■ Source data:
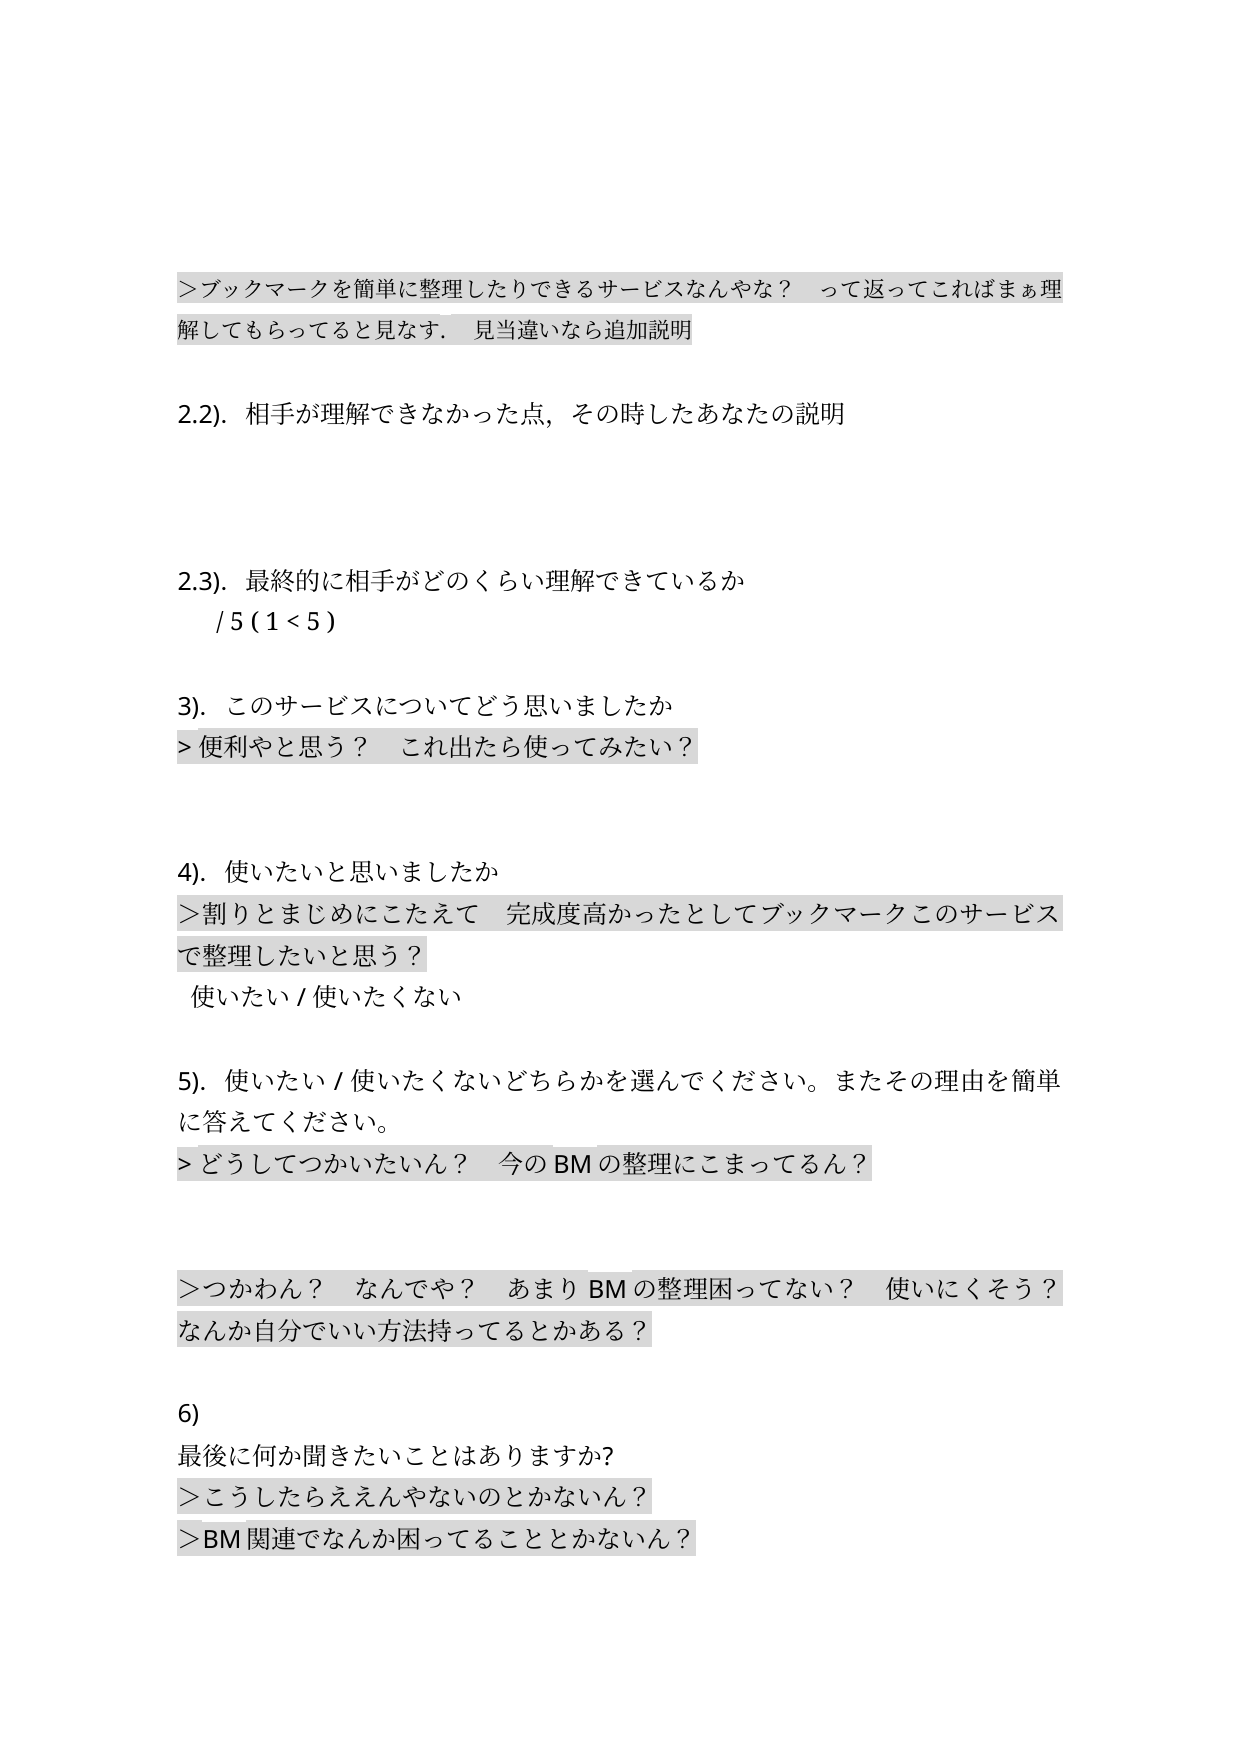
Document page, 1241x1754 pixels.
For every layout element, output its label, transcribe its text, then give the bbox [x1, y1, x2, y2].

text 6) [177, 1392, 1063, 1433]
text ＞つかわん？ なんでや？ あまりBMの整理困ってない？ 使いにくそう？ なんか自分でいい方法持ってるとかある？ [177, 1267, 1063, 1272]
text > どうしてつかいたいん？ 今のBMの整理にこまってるん？ [177, 1142, 1063, 1183]
text ＞ブックマークを簡単に整理したりできるサービスなんやな？ って返ってこればまぁ理解してもらってると見なす. 見当違いなら追加説明 [177, 303, 1063, 350]
text ＞つかわん？ なんでや？ あまりBMの整理困ってない？ 使いにくそう？ なんか自分でいい方法持ってるとかある？ [177, 1306, 1063, 1350]
text 5)．使いたい / 使いたくないどちらかを選んでください。またその理由を簡単に答えてください。 [177, 1058, 1063, 1142]
text 3)．このサービスについてどう思いましたか [177, 683, 1063, 725]
text 使いたい / 使いたくない [177, 975, 1063, 1017]
text > 便利やと思う？ これ出たら使ってみたい？ [177, 725, 1063, 767]
text 2.2)．相手が理解できなかった点，その時したあなたの説明 [177, 392, 1063, 433]
text / 5 ( 1 < 5 ) [177, 600, 1063, 642]
text ＞ブックマークを簡単に整理したりできるサービスなんやな？ って返ってこればまぁ理解してもらってると見なす. 見当違いなら追加説明 [177, 267, 1063, 272]
text ＞こうしたらええんやないのとかないん？ [177, 1475, 1063, 1517]
text 2.3)．最終的に相手がどのくらい理解できているか [177, 558, 1063, 600]
text ＞割りとまじめにこたえて 完成度高かったとしてブックマークこのサービスで整理したいと思う？ [177, 931, 1063, 975]
text ＞BM関連でなんか困ってることとかないん？ [177, 1517, 1063, 1558]
text 最後に何か聞きたいことはありますか? [177, 1433, 1063, 1475]
text 4)．使いたいと思いましたか [177, 850, 1063, 892]
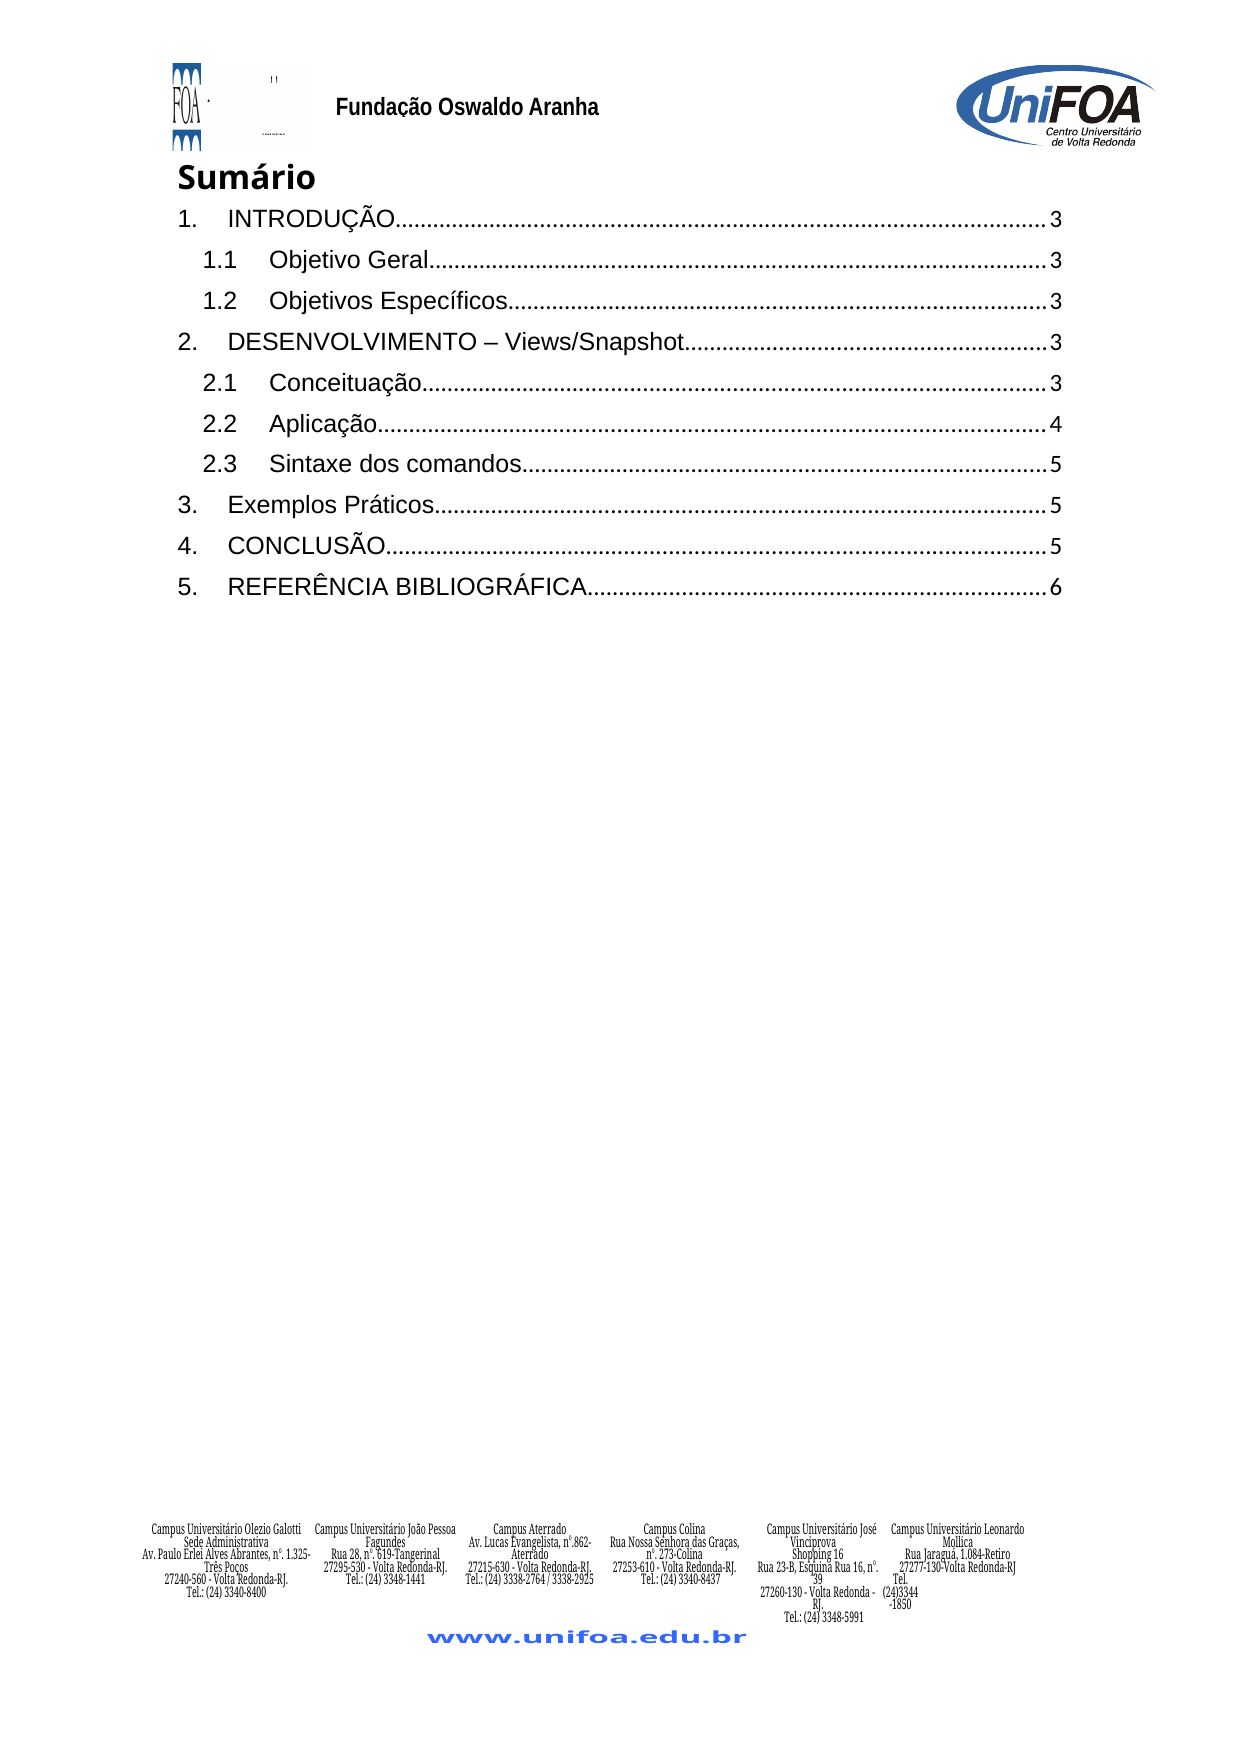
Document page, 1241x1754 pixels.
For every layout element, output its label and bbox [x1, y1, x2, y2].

picture [956, 65, 1156, 146]
picture [172, 63, 314, 151]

■ Work required: All records above should be duplicated exactly, with the pictures omitted.

■ Answer below:
Document page, 1241x1754 pixels.
For every layout element, output its label, transcribe its text, then give the bbox [x1, y1, x2, y2].

text 6) [177, 1392, 1063, 1433]
text ＞つかわん？ なんでや？ あまりBMの整理困ってない？ 使いにくそう？ なんか自分でいい方法持ってるとかある？ [177, 1267, 1063, 1272]
text > どうしてつかいたいん？ 今のBMの整理にこまってるん？ [177, 1142, 1063, 1183]
text ＞ブックマークを簡単に整理したりできるサービスなんやな？ って返ってこればまぁ理解してもらってると見なす. 見当違いなら追加説明 [177, 303, 1063, 350]
text ＞つかわん？ なんでや？ あまりBMの整理困ってない？ 使いにくそう？ なんか自分でいい方法持ってるとかある？ [177, 1306, 1063, 1350]
text 5)．使いたい / 使いたくないどちらかを選んでください。またその理由を簡単に答えてください。 [177, 1058, 1063, 1142]
text 3)．このサービスについてどう思いましたか [177, 683, 1063, 725]
text 使いたい / 使いたくない [177, 975, 1063, 1017]
text > 便利やと思う？ これ出たら使ってみたい？ [177, 725, 1063, 767]
text 2.2)．相手が理解できなかった点，その時したあなたの説明 [177, 392, 1063, 433]
text / 5 ( 1 < 5 ) [177, 600, 1063, 642]
text ＞ブックマークを簡単に整理したりできるサービスなんやな？ って返ってこればまぁ理解してもらってると見なす. 見当違いなら追加説明 [177, 267, 1063, 272]
text ＞こうしたらええんやないのとかないん？ [177, 1475, 1063, 1517]
text 2.3)．最終的に相手がどのくらい理解できているか [177, 558, 1063, 600]
text ＞割りとまじめにこたえて 完成度高かったとしてブックマークこのサービスで整理したいと思う？ [177, 931, 1063, 975]
text ＞BM関連でなんか困ってることとかないん？ [177, 1517, 1063, 1558]
text 最後に何か聞きたいことはありますか? [177, 1433, 1063, 1475]
text 4)．使いたいと思いましたか [177, 850, 1063, 892]
Document page, 1241x1754 pixels.
For every layout element, output its label and bbox [x1, y1, x2, y2].

picture [956, 65, 1156, 146]
picture [172, 63, 314, 151]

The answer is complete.